Post-traumatic stress disorder is something all of our readers have heard of and which many have experienced, either personally or because of a loved one or friend. Post-traumatic stress is quite common among veterans, of course, and one of the leading bases for VA disability claims.
Post-traumatic stress symptoms range in severity, with some experiencing major disruption and imbalance and others only mild symptoms. A recent CNN article highlights some interesting aspects of PTSD which are not as well known. For instance, post-traumatic stress symptoms can arise from a variety of incidents or circumstances, including medical trauma. In fact, those who have suffered a heart attack or stroke are at greater risk of developing PTSD.
Post-traumatic traumatic stress can also arise from neighborhood violence. This can occur in neighborhoods where gunshots are common or where a neighbor is murdered. In cases where vets live in such neighborhoods, the problem can be compounded.
In any case of post-traumatic stress, one of the keys to successfully navigating the condition lies in how one deals with the trauma immediately after the events occur. Those who have either strong reactions or absolutely no reaction tend not to do as well, whereas those who face the problem calmly do best in the long run. For those who didn’t handle the traumatic event or circumstances well, medical or psychological assistance can be helpful, or even necessary.
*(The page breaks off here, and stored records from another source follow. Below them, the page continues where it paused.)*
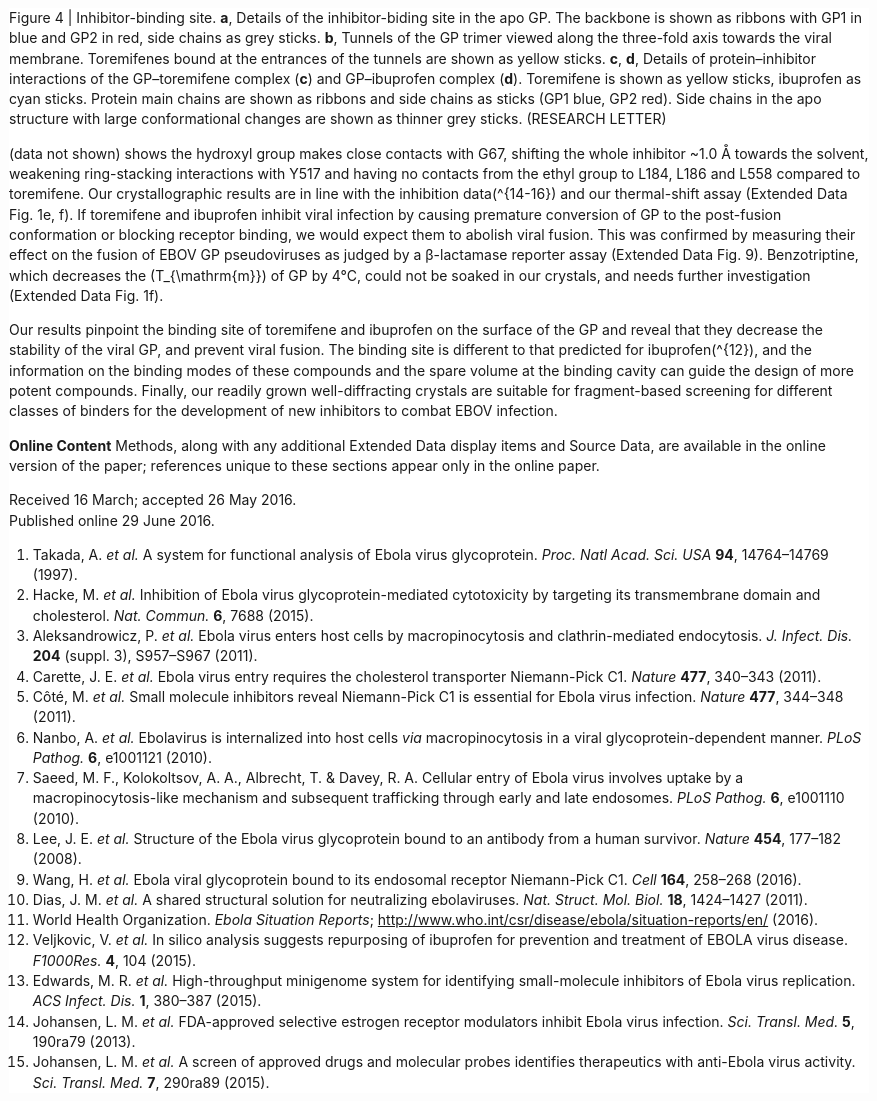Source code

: Figure 4 | Inhibitor-binding site. **a**, Details of the inhibitor-biding site in the apo GP. The backbone is shown as ribbons with GP1 in blue and GP2 in red, side chains as grey sticks. **b**, Tunnels of the GP trimer viewed along the three-fold axis towards the viral membrane. Toremifenes bound at the entrances of the tunnels are shown as yellow sticks. **c**, **d**, Details of protein–inhibitor interactions of the GP–toremifene complex (**c**) and GP–ibuprofen complex (**d**). Toremifene is shown as yellow sticks, ibuprofen as cyan sticks. Protein main chains are shown as ribbons and side chains as sticks (GP1 blue, GP2 red). Side chains in the apo structure with large conformational changes are shown as thinner grey sticks.
(RESEARCH LETTER)

(data not shown) shows the hydroxyl group makes close contacts with G67, shifting the whole inhibitor ~1.0 Å towards the solvent, weakening ring-stacking interactions with Y517 and having no contacts from the ethyl group to L184, L186 and L558 compared to toremifene. Our crystallographic results are in line with the inhibition data\(^{14-16}\) and our thermal-shift assay (Extended Data Fig. 1e, f). If toremifene and ibuprofen inhibit viral infection by causing premature conversion of GP to the post-fusion conformation or blocking receptor binding, we would expect them to abolish viral fusion. This was confirmed by measuring their effect on the fusion of EBOV GP pseudoviruses as judged by a β-lactamase reporter assay (Extended Data Fig. 9). Benzotriptine, which decreases the \(T_{\mathrm{m}}\) of GP by 4°C, could not be soaked in our crystals, and needs further investigation (Extended Data Fig. 1f).

Our results pinpoint the binding site of toremifene and ibuprofen on the surface of the GP and reveal that they decrease the stability of the viral GP, and prevent viral fusion. The binding site is different to that predicted for ibuprofen\(^{12}\), and the information on the binding modes of these compounds and the spare volume at the binding cavity can guide the design of more potent compounds. Finally, our readily grown well-diffracting crystals are suitable for fragment-based screening for different classes of binders for the development of new inhibitors to combat EBOV infection.

**Online Content** Methods, along with any additional Extended Data display items and Source Data, are available in the online version of the paper; references unique to these sections appear only in the online paper.

Received 16 March; accepted 26 May 2016.  
Published online 29 June 2016.

1. Takada, A. *et al.* A system for functional analysis of Ebola virus glycoprotein. *Proc. Natl Acad. Sci. USA* **94**, 14764–14769 (1997).
2. Hacke, M. *et al.* Inhibition of Ebola virus glycoprotein-mediated cytotoxicity by targeting its transmembrane domain and cholesterol. *Nat. Commun.* **6**, 7688 (2015).
3. Aleksandrowicz, P. *et al.* Ebola virus enters host cells by macropinocytosis and clathrin-mediated endocytosis. *J. Infect. Dis.* **204** (suppl. 3), S957–S967 (2011).
4. Carette, J. E. *et al.* Ebola virus entry requires the cholesterol transporter Niemann-Pick C1. *Nature* **477**, 340–343 (2011).
5. Côté, M. *et al.* Small molecule inhibitors reveal Niemann-Pick C1 is essential for Ebola virus infection. *Nature* **477**, 344–348 (2011).
6. Nanbo, A. *et al.* Ebolavirus is internalized into host cells *via* macropinocytosis in a viral glycoprotein-dependent manner. *PLoS Pathog.* **6**, e1001121 (2010).
7. Saeed, M. F., Kolokoltsov, A. A., Albrecht, T. & Davey, R. A. Cellular entry of Ebola virus involves uptake by a macropinocytosis-like mechanism and subsequent trafficking through early and late endosomes. *PLoS Pathog.* **6**, e1001110 (2010).
8. Lee, J. E. *et al.* Structure of the Ebola virus glycoprotein bound to an antibody from a human survivor. *Nature* **454**, 177–182 (2008).
9. Wang, H. *et al.* Ebola viral glycoprotein bound to its endosomal receptor Niemann-Pick C1. *Cell* **164**, 258–268 (2016).
10. Dias, J. M. *et al.* A shared structural solution for neutralizing ebolaviruses. *Nat. Struct. Mol. Biol.* **18**, 1424–1427 (2011).
11. World Health Organization. *Ebola Situation Reports*; http://www.who.int/csr/disease/ebola/situation-reports/en/ (2016).
12. Veljkovic, V. *et al.* In silico analysis suggests repurposing of ibuprofen for prevention and treatment of EBOLA virus disease. *F1000Res.* **4**, 104 (2015).
13. Edwards, M. R. *et al.* High-throughput minigenome system for identifying small-molecule inhibitors of Ebola virus replication. *ACS Infect. Dis.* **1**, 380–387 (2015).
14. Johansen, L. M. *et al.* FDA-approved selective estrogen receptor modulators inhibit Ebola virus infection. *Sci. Transl. Med.* **5**, 190ra79 (2013).
15. Johansen, L. M. *et al.* A screen of approved drugs and molecular probes identifies therapeutics with anti-Ebola virus activity. *Sci. Transl. Med.* **7**, 290ra89 (2015).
For those who are severely impacted by post-traumatic traumatic stress and who are unable to work because of it, Social Security disability may be a viable option. For vets, SSDI may be available in addition to VA disability benefits. The requirements and standards used by the VA are different from those used by the Social Security Administration, though, and it can be helpful to work with an attorney familiar with the SSDI application process.